Bilgi mi, ahlâk mı?
Bilgin kimselerin ve özellikle din bilginlerinin insanlar ve toplumlar üzerinde etkisi muhakkak ki fazla olmuştur. Tarih, peygamberlerin, özellikle ezilen hor görülen halk tabakaları üzerindeki etkisinin ne kadar kapsamlı ve kalıcı olduğuna şahitlik eder. Evet siyasi ve askeri şahsiyetlerin arkasında insanlar durmuştur; ama genel olarak bu duruş gönülden değil, zoraki veya çıkara dayalı bir duruştur.
Ne yazık ki gerçek din bilginleri yanında işin ehli olmayan ama öyle görünen insanların da kitlenin belli bir kısmını etkilediklerini görüyoruz. Dinler tarihinde bu her iki kesim arasında çetin mücadeleler daima devam etmiştir. Kendisi ve çevresinin çıkarlarını öne alıp dini değerleri kullanan bu tip samimiyetsiz ve sahtekar insanlar, mevcut zulüm otoritelerinin desteğiyle ayakta kalmayı başarırlar.
Bu gayrı samimi, din istismarcısı kişilerle mücadele öyle sanıldığı gibi kolay değildir. Bu tiplerle mücadele dinsiz veya din düşmanlarıyla yapılan mücadeleden çok daha zordur. Efendimiz(sav) de Medine’de bu tayfa ve bunlara aldananlarla mücadele etmek zorunda kalmıştır. Suret-i haktan görünen bu insanlarla mücadele sabır ve dikkat isteyen çok zor bir mücadeledir. Çünkü adamlar her türlü oyunu oynayabilecek bir tiynette olduklarından onlara tepki verirken onlar gibi davranma ve zamanla onlara benzeme tehlikesi vardır. Kısacası ahlâksız bir karakter ile mücadele çok zor ve dikkat isteyen bir konudur.
Tarihimizde ahlâkın esas olduğunu gösteren sayısız örnekler vardır. Ahlâkı, hoşgörüyü esas alan, benlik ve bencilliği dışlayan şu kıssa ne kadar manidar, düşündürücü ve ibret vericidir.
“Bir adamcağız kötü yoldan para kazanıp bununla kendisine bir inek alır.

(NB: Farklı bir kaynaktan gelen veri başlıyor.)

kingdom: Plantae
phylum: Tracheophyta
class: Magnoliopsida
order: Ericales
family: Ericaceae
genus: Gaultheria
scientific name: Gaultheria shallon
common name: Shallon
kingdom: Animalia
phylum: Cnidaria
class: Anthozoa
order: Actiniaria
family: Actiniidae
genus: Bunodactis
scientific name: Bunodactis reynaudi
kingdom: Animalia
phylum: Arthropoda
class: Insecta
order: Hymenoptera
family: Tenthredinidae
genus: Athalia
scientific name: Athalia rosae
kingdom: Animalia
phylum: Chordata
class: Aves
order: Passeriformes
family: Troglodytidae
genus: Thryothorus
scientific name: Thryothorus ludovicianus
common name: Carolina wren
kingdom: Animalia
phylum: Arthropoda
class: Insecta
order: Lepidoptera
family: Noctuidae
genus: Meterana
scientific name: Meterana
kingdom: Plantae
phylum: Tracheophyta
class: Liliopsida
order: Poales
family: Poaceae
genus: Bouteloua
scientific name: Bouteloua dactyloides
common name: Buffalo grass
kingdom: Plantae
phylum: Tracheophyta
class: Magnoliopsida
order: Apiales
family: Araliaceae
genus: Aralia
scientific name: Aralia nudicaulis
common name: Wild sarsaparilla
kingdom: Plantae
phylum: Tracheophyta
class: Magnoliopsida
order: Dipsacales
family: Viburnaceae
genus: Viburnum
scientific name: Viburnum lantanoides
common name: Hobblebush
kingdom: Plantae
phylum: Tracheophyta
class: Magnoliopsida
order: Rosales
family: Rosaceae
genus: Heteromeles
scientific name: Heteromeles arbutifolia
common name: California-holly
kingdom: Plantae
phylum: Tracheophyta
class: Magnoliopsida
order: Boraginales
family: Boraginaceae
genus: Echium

Neden sonra, yaptıklarından pişman olur ve hiç olmazsa iyi bir şey yapmış olmak için bunu Hacı Bektâş-i Veli'nin dergahına kurban olarak bağışlamak ister. (O zamanlar dergahlar aynı zamanda aşevi işlevi görüyordu.)
Durumu Hacı Bektâş-i Veli’ye anlatır ve Hacı Bektâş-i Veli helal değildir diye bu kurbanı geri çevirir. Bunun üzerine adam Mevlevi dergahına gider ve aynı durumu Mevlâna'ya anlatır, Mevlâna ise bu hediyeyi kabul eder.
Adam aynı şeyi Hacı Bektâş-i Veli’ye de anlattığını ama onun bunu kabul etmemiş olduğunu söyler ve Mevlâna'ya bunun sebebini sorar.
Mevlâna şöyle der:
- Biz bir karga isek Hacı Bektâş-i Veli bir şahin gibidir. Öyle her leşe konmaz. O yüzden senin bu hediyeni biz kabul ederiz ama o kabul etmeyebilir.
Adam kalkar Hacı Bektâş-i Veli Dergahı’na gider ve Hacı Bektâş-i Veli'ye, Mevlâna’nın kurbanı kabul ettiğini söyleyip bunun sebebini bir de Hacı Bektâş-i Veli'ye sorar.
Hacı Bektâş-i Veli de şöyle der:
- Bizim gönlümüz bir su birikintisi ise Mevlâna’nın gönlü okyanus gibidir. Bu yüzden, bir damlayla bizim gönlümüz kirlenebilir ama onun engin gönlü kirlenmez. Bu sebepten dolayı o senin hediyeni kabul etmiştir”.
Bilgi, insanın pratik bazı işlerini kolaylaştırabilir, ama huzur sağlayamaz. İnsanın hemcinsleriyle olan ilişkisini sadece ahlâk çözebilir. Ahlâktan yoksun bir bilgi, felsefe ve hatta din insanlığın başına en büyük bir beladır vesselam.